Mathieu Tebele told the Times Union he had plenty of his own money from the NFT business to donate the $47,000 to Hochul, of whom he was a “big supporter.” He declined to speak about the $637 million in Department of Health payments.
Also listed in the Hochul filing at the same Manhattan address is Leon Tebele, who has donated $27,000 to Hochul since December, including $7,000 on June 29. While his current occupation was not clear, in a 2019 campaign filing submitted by de Blasio’s campaign for president, a “Leo Tebele” was listed as working at Digital Gadgets.
Also on June 24, Hochul received $7,000 from Charlie and Nancy Tebele’s daughter, Brooklyn artist Arlette Tebele Kassin, and $7,000 from Arlette’s husband, David Kassin. Neither had ever donated before in a New York state-level election.
Charlie has two brothers, Jeffrey and Elliot. A Jeffrey Tebele gave $30,000 to Hochul on June 24, while an Elliot Tebele gave $40,000 the same day. The three brothers started out their careers working out of their father’s midtown Manhattan electronics store, according to Jeffrey Tebele’s online biography. Besides giving to Hochul, Elliot Tebele had never donated before in a New York state election.
In June, Nancy and Charlie Tebele also gave $20,000 each to Hochul’s running mate, Lt. Gov. Antonio Delgado. Delgado was named lieutenant governor by Hochul in May, an appointment that followed the resignation of ex-Lt. Gov. Brian Benjamin in the wake of a federal criminal case alleging that he participated in a campaign straw donor scheme during his 2021 bid for New York City comptroller.
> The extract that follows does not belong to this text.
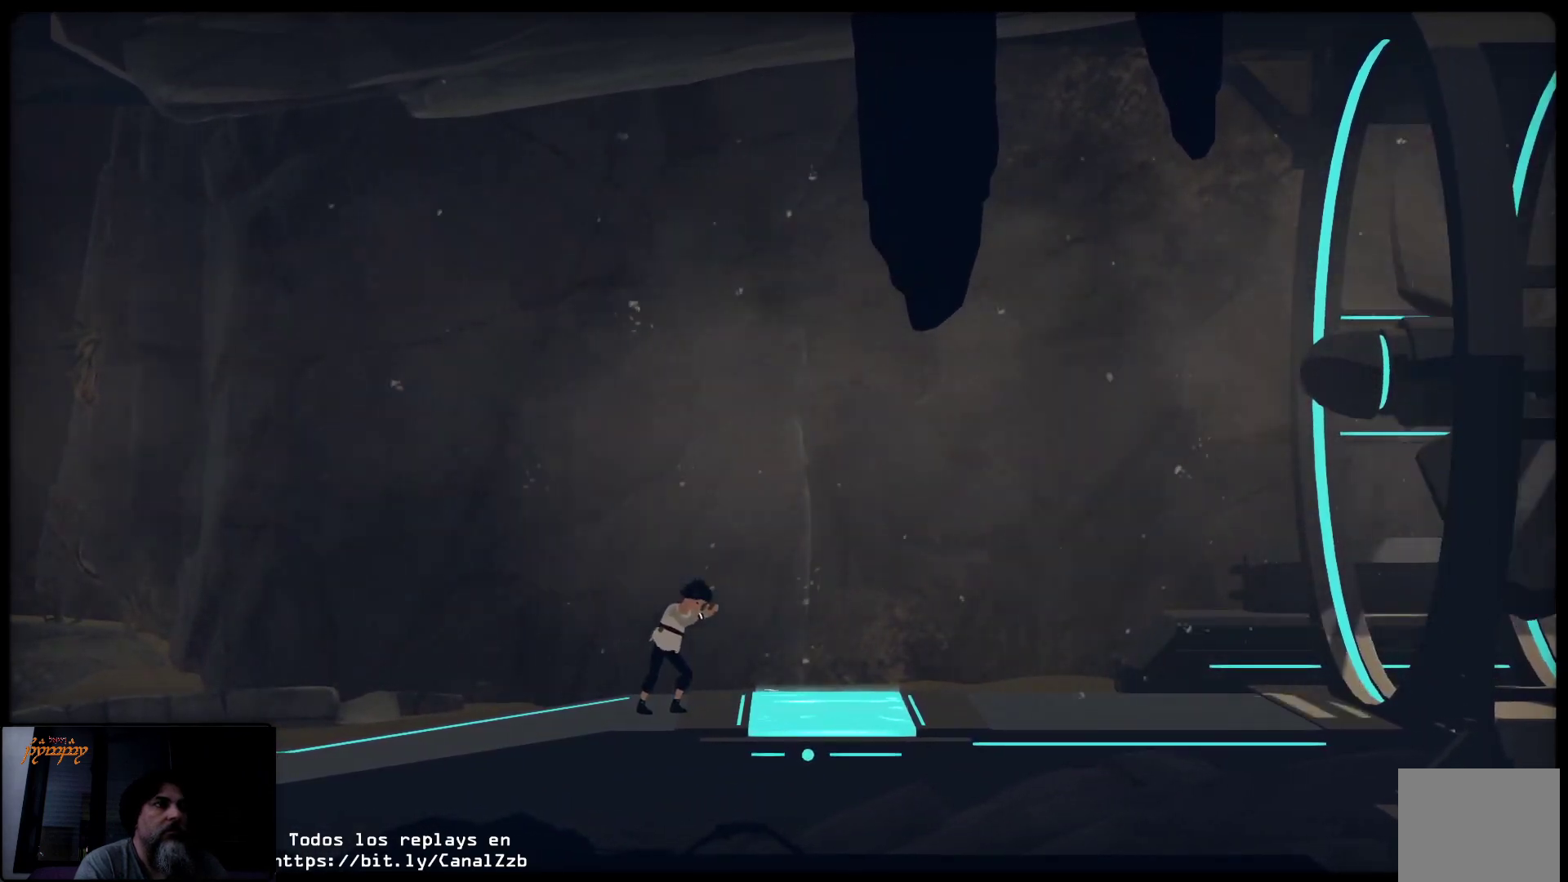
{"buttons": [], "left_stick": "center", "right_stick": "center", "events": []}
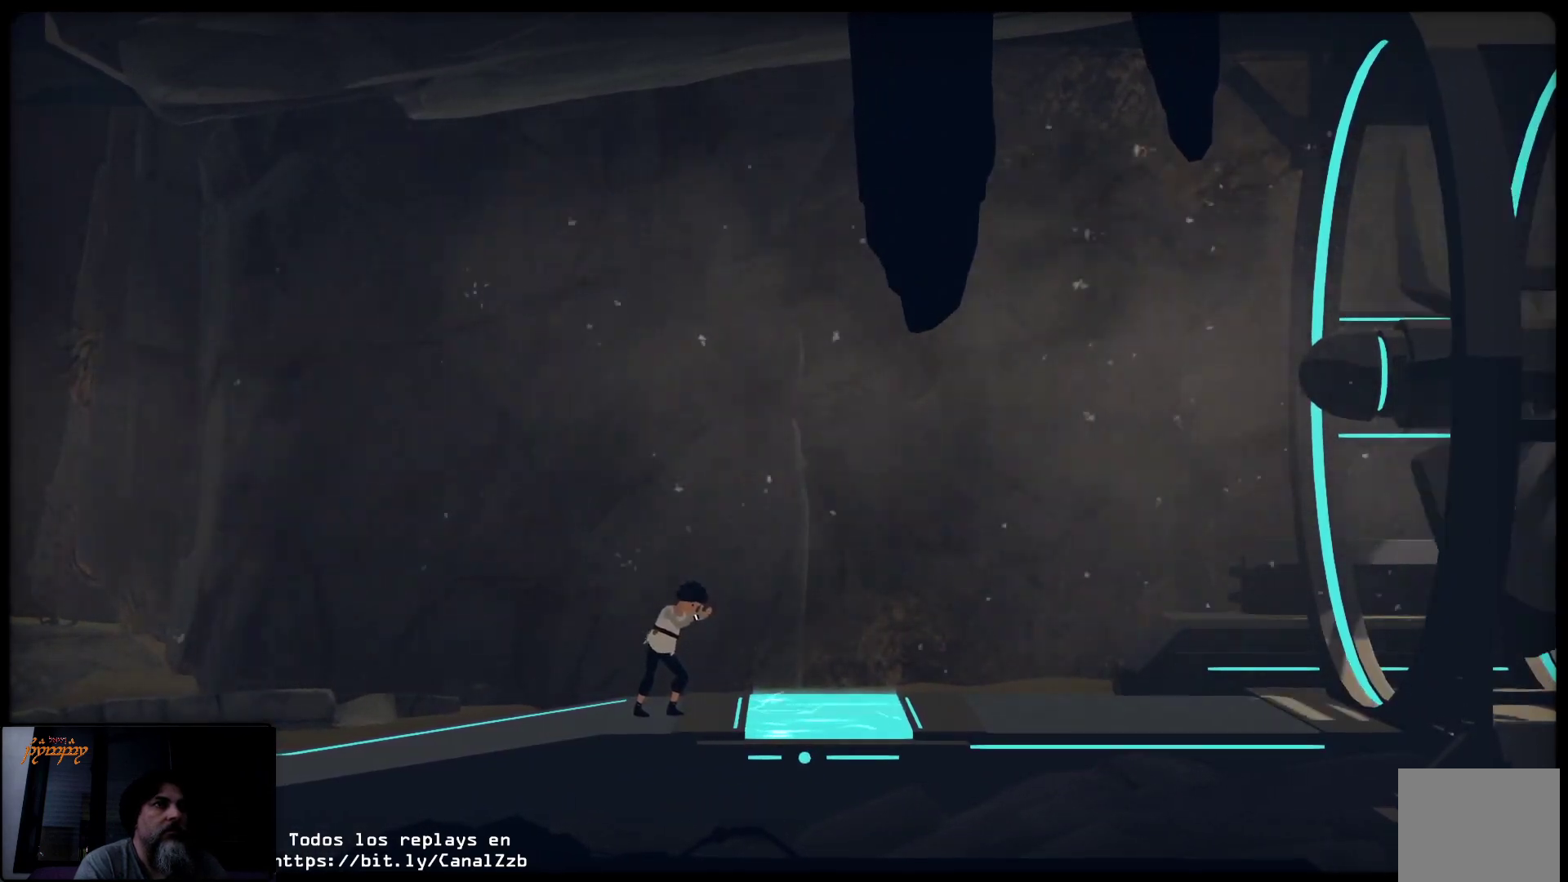
{"buttons": [], "left_stick": "center", "right_stick": "center", "events": []}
Under state law, a political donor cannot be reimbursed by another individual or entity for making a campaign contribution — a tactic that’s been used in the past by donors looking to skirt contribution limits.
Charlie Tebele’s attorney, Harlan Lazarus, said that in the instance of the Tebele family’s giving, “Mr. Tebele’s children are successful businesspeople in their own right and make political donations independent of their father.”
Before the spate of family donations to Hochul, there were prior instances of Tebele family members donating en masse to campaigns on the federal level. The amounts were smaller, however, because federal campaigns have much lower donations limits than New York’s.
Leo, Charlie, Nancy, Mathieu and another family member, Robert, each gave $2,900 to de Blasio’s presidential bid on June 27 or June 28, 2019. Between Sept. 23 and Oct. 4 of last year, Leo, Nancy, Charlie, Mathieu and Arlette all gave $2,900 to U.S. Rep. Hakeem Jeffries of Brooklyn.